What costs are involved?
Contribution rates are based on your income and assets; and that vary by the type of services received.
For more information on costs and to see our pricing list, please click here.
How It Works
A referral is made to the Aged Care Assessment Team (ACAT) through My Aged Care, which coordinates the assessment (e.g., at QEII Hospital for Brisbane residents). Post-assessment, choose a registered provider, develop a support plan, and receive services. Reviews occur periodically or on change of needs. Providers comply with strengthened Aged Care Quality Standards.
Who Can Make Referrals?
- You (Client), a relative or carer
- Neighbours & friends
- Other community organisations
- Hospital Liaison Officers
Anyone can initiate contact with My Aged Care to start the process.

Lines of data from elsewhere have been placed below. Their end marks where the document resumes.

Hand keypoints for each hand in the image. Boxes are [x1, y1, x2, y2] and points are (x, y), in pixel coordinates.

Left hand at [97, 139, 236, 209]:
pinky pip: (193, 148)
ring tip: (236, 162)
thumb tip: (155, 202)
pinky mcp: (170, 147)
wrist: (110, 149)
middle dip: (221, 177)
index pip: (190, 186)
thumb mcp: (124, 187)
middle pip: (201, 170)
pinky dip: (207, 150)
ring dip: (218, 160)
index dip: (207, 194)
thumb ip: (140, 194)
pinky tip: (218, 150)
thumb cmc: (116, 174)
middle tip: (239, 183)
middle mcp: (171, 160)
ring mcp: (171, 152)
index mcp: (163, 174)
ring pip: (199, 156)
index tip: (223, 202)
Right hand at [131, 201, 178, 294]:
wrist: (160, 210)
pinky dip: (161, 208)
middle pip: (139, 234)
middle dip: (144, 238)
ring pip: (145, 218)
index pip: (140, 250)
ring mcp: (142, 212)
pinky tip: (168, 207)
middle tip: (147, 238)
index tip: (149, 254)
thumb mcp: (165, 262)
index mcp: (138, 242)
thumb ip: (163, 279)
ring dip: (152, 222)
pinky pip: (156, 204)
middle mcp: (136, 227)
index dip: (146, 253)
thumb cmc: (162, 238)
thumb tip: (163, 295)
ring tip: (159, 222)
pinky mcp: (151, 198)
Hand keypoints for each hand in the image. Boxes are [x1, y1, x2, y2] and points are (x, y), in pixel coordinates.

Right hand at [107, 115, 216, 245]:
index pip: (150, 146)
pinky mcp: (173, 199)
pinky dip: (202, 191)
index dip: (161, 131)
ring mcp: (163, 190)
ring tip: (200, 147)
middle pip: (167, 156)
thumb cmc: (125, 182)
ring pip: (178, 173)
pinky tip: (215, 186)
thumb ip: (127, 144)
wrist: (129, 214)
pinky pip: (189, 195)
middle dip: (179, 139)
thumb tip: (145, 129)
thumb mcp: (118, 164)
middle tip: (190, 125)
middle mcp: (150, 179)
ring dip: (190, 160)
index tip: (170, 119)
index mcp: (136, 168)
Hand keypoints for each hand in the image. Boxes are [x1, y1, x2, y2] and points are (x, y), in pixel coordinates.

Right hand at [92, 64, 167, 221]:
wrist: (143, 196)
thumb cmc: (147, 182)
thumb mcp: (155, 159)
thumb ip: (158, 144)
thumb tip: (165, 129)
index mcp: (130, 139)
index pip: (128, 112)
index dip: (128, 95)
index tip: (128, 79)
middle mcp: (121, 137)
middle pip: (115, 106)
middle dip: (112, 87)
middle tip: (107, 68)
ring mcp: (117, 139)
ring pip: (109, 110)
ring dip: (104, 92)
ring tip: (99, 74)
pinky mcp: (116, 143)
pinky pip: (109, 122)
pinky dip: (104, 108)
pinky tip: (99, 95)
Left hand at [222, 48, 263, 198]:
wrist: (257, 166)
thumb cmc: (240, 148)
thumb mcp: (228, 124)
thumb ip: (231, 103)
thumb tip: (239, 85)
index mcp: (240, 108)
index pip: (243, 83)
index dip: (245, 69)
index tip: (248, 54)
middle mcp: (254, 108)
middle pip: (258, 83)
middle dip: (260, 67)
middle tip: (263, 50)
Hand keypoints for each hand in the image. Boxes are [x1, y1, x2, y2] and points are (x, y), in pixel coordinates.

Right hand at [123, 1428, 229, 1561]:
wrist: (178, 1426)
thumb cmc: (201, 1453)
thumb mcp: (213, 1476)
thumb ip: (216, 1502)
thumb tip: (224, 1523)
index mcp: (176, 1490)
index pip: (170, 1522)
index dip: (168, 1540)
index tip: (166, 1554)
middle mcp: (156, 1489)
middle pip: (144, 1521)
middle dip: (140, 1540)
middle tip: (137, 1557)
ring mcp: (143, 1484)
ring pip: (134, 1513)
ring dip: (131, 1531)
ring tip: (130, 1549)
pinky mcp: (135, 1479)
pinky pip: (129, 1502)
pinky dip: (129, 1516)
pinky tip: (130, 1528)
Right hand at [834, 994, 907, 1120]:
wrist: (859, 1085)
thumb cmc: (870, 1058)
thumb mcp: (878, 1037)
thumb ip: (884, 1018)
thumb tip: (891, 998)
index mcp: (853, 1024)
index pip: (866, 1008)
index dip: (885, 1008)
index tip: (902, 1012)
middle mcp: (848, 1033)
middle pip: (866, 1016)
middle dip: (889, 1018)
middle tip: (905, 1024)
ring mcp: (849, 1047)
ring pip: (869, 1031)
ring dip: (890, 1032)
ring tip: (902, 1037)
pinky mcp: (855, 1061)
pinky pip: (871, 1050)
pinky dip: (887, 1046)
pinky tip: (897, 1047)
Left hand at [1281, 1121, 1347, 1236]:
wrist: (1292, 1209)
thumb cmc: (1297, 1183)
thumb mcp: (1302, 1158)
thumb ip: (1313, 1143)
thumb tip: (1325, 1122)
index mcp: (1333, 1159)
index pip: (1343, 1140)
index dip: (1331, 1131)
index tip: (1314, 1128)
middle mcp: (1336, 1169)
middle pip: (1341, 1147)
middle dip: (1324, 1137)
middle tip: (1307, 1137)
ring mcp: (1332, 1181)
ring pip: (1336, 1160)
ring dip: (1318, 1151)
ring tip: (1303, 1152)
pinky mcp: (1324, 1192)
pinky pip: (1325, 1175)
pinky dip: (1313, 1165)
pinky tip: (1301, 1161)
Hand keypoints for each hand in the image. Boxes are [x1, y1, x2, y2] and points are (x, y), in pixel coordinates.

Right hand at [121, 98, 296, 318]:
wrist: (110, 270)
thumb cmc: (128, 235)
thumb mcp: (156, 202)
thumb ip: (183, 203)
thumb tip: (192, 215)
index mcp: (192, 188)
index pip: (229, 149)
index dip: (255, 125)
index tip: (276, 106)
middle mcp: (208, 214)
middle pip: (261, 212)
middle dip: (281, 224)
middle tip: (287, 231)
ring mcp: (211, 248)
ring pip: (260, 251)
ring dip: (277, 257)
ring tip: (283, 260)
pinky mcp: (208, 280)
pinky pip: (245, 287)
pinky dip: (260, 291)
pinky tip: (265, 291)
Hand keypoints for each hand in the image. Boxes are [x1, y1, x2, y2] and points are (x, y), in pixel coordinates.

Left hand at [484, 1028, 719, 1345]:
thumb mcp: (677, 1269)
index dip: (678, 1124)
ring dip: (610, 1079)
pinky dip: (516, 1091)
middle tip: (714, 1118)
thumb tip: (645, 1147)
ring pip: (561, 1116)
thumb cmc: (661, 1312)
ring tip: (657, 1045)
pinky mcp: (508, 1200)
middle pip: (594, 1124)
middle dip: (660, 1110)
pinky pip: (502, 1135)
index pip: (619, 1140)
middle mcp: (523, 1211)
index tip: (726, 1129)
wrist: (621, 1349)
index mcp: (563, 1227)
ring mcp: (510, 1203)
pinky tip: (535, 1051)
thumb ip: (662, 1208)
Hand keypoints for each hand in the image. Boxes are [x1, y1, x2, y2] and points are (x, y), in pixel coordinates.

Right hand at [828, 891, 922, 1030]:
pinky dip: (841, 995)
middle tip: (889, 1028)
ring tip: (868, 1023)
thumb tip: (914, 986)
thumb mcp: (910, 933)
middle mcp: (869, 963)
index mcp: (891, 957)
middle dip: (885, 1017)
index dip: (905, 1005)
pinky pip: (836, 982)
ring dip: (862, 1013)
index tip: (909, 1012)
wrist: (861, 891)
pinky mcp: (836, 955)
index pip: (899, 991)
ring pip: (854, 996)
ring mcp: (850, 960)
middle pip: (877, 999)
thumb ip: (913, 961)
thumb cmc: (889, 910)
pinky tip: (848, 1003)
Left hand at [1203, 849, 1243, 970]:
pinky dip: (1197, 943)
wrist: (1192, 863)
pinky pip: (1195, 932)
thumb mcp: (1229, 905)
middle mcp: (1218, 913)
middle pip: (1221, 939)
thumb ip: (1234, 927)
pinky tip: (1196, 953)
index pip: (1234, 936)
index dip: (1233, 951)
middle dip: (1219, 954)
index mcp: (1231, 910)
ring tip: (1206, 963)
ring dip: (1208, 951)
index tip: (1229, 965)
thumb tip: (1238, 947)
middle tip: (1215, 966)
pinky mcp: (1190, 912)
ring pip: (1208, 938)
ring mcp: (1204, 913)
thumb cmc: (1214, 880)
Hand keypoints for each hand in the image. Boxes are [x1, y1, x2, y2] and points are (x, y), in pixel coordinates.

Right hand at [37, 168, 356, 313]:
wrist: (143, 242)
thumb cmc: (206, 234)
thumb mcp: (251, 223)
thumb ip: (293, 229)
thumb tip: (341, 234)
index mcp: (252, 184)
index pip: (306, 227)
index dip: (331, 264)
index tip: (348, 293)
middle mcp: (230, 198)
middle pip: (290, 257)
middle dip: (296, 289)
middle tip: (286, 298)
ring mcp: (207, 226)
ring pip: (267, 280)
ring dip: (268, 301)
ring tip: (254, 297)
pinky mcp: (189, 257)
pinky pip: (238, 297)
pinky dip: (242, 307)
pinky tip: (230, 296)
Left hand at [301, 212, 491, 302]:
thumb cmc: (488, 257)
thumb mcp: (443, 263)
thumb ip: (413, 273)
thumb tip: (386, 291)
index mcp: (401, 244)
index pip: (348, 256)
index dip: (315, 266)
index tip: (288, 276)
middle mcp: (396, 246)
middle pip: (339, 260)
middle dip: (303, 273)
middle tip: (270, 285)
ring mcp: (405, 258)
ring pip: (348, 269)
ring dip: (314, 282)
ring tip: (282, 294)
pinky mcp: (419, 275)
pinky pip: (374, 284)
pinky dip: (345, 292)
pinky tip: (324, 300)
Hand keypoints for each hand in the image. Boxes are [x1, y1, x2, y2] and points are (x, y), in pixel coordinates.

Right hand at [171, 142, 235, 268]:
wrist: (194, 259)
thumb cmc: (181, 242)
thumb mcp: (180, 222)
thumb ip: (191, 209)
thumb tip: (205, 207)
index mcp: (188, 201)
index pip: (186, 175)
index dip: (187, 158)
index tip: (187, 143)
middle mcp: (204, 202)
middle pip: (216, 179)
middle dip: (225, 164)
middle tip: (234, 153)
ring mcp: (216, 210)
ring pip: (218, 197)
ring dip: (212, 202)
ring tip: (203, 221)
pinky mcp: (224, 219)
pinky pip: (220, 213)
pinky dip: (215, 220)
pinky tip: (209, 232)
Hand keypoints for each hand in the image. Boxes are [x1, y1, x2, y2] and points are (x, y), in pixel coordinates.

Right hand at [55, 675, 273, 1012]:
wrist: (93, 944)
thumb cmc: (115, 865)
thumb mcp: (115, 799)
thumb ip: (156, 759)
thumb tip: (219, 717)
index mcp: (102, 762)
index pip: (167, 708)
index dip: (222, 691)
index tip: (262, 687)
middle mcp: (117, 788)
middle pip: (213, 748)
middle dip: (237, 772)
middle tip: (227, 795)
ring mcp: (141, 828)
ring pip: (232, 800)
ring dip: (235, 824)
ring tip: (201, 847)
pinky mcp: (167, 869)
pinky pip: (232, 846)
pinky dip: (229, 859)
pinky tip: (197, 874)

Rights and Responsibilities
Support at Home recipients have the following rights and responsibilities:
- To be involved in deciding and choosing the care most appropriate to meet their needs
- To be given enough information to make an informed choice about their care
- To receive care that takes account of their lifestyle, cultural, linguistic and religious preference
- To be given a written plan of the services they will receive. This plan should be included in the Care Recipient agreement. Any changes to the plan should be made in consultation with the care recipient, agreed to by the care recipient and signed where possible, and incorporated in the agreement
- To take part in social activities and community life as they choose
- To be treated with dignity, with their privacy respected
- To complain about the care they are receiving, including the manner in which it is being provided, without fear of losing the care or being disadvantaged in any other way
- To choose a person to speak on their behalf for any purpose. If a care recipient does appoint an advocate to act on their behalf, the approved provider must allow the advocate to act on their behalf. The approved provider must allow the advocate access to their service
- To inform care recipients of the provider’s privacy and confidentiality procedures, and their rights under those procedures
- To give each care recipient access to personal information about him or herself, held by the provider
Information current as of March 2026, check My Aged Care for updates.